__Instruction__:
In the records below, find the line containing "香港贸发局流动应用程式", then extract that line and all subsequent lines exactly, leaving out everything else.

__Available records__:
========================================================================
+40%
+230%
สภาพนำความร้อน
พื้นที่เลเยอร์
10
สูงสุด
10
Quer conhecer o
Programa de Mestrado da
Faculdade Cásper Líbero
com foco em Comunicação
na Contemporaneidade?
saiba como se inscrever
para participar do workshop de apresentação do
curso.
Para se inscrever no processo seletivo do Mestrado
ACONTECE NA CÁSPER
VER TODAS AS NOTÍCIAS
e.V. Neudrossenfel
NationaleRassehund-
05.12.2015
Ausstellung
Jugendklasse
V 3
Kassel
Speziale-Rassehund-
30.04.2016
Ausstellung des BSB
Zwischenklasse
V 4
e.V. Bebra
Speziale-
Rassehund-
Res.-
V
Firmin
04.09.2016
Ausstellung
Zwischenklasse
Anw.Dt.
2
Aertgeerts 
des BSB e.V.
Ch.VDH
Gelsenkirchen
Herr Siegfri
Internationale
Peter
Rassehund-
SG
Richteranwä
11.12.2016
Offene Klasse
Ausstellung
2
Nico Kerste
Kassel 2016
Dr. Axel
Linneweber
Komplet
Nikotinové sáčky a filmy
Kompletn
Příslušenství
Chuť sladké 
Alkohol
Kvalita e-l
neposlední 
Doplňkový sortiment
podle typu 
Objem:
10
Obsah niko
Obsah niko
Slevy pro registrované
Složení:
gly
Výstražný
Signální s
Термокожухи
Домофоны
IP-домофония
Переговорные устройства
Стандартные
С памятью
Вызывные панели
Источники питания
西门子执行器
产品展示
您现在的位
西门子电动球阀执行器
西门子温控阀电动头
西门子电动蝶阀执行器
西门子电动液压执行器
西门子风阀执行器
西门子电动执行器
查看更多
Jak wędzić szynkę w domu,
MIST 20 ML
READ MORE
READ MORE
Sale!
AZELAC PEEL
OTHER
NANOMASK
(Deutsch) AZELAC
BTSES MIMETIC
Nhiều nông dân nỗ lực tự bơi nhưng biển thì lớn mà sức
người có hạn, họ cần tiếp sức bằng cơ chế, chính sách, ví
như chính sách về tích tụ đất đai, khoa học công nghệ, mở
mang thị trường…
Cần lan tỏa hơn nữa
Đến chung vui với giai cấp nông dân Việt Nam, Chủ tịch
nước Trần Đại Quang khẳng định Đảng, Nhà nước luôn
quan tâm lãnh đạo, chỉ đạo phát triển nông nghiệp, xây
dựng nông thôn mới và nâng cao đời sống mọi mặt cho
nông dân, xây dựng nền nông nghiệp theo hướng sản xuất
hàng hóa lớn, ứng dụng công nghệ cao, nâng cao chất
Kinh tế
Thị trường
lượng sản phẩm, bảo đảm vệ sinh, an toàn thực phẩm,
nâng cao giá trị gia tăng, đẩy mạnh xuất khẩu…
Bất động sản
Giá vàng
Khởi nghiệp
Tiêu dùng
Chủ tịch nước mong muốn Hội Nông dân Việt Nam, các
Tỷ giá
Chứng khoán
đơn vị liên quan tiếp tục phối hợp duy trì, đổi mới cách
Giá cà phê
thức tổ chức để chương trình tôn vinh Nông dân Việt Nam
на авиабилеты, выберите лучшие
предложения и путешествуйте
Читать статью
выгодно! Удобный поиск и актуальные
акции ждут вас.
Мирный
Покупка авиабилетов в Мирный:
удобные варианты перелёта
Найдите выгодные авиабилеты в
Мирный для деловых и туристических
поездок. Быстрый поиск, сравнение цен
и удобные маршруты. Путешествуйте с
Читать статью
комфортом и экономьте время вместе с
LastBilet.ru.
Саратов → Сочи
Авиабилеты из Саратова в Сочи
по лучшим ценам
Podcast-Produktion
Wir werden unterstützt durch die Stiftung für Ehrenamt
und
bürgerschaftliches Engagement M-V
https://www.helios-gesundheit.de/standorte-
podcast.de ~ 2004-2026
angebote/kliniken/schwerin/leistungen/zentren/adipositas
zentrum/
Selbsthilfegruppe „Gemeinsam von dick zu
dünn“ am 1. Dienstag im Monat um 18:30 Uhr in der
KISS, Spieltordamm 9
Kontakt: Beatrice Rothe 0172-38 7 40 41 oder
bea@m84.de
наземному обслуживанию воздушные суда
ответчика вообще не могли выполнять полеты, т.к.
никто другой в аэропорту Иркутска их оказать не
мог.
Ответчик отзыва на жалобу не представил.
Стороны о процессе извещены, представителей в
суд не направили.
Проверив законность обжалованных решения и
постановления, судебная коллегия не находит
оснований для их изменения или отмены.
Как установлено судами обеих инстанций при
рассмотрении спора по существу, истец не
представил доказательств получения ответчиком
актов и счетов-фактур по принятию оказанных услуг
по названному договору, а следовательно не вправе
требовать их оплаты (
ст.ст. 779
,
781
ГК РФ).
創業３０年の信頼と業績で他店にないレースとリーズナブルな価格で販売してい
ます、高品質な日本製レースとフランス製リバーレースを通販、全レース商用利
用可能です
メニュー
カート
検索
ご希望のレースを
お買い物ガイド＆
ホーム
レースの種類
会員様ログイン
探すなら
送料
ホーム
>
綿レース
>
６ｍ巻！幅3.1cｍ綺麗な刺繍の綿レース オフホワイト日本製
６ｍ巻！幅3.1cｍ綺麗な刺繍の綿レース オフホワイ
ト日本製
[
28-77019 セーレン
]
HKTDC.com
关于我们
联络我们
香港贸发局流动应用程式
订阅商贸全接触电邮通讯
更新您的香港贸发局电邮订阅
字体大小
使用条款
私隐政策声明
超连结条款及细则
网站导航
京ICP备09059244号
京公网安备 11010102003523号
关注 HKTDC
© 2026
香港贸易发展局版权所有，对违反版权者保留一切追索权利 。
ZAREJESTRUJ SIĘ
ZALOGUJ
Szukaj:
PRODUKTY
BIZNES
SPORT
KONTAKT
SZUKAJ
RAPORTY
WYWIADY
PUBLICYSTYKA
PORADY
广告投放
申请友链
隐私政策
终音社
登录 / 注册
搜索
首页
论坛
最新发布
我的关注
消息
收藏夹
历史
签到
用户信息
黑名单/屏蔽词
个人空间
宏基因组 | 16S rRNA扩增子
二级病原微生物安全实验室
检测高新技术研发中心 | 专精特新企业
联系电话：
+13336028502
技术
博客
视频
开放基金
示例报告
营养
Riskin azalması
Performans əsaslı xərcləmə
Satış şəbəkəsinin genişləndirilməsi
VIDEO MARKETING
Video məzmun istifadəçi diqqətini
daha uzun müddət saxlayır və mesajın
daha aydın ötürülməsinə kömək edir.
========================================================================
__Written reply__:
香港贸发局流动应用程式
订阅商贸全接触电邮通讯
更新您的香港贸发局电邮订阅
字体大小
使用条款
私隐政策声明
超连结条款及细则
网站导航
京ICP备09059244号
京公网安备 11010102003523号
关注 HKTDC
© 2026
香港贸易发展局版权所有，对违反版权者保留一切追索权利 。
ZAREJESTRUJ SIĘ
ZALOGUJ
Szukaj:
PRODUKTY
BIZNES
SPORT
KONTAKT
SZUKAJ
RAPORTY
WYWIADY
PUBLICYSTYKA
PORADY
广告投放
申请友链
隐私政策
终音社
登录 / 注册
搜索
首页
论坛
最新发布
我的关注
消息
收藏夹
历史
签到
用户信息
黑名单/屏蔽词
个人空间
宏基因组 | 16S rRNA扩增子
二级病原微生物安全实验室
检测高新技术研发中心 | 专精特新企业
联系电话：
+13336028502
技术
博客
视频
开放基金
示例报告
营养
Riskin azalması
Performans əsaslı xərcləmə
Satış şəbəkəsinin genişləndirilməsi
VIDEO MARKETING
Video məzmun istifadəçi diqqətini
daha uzun müddət saxlayır və mesajın
daha aydın ötürülməsinə kömək edir.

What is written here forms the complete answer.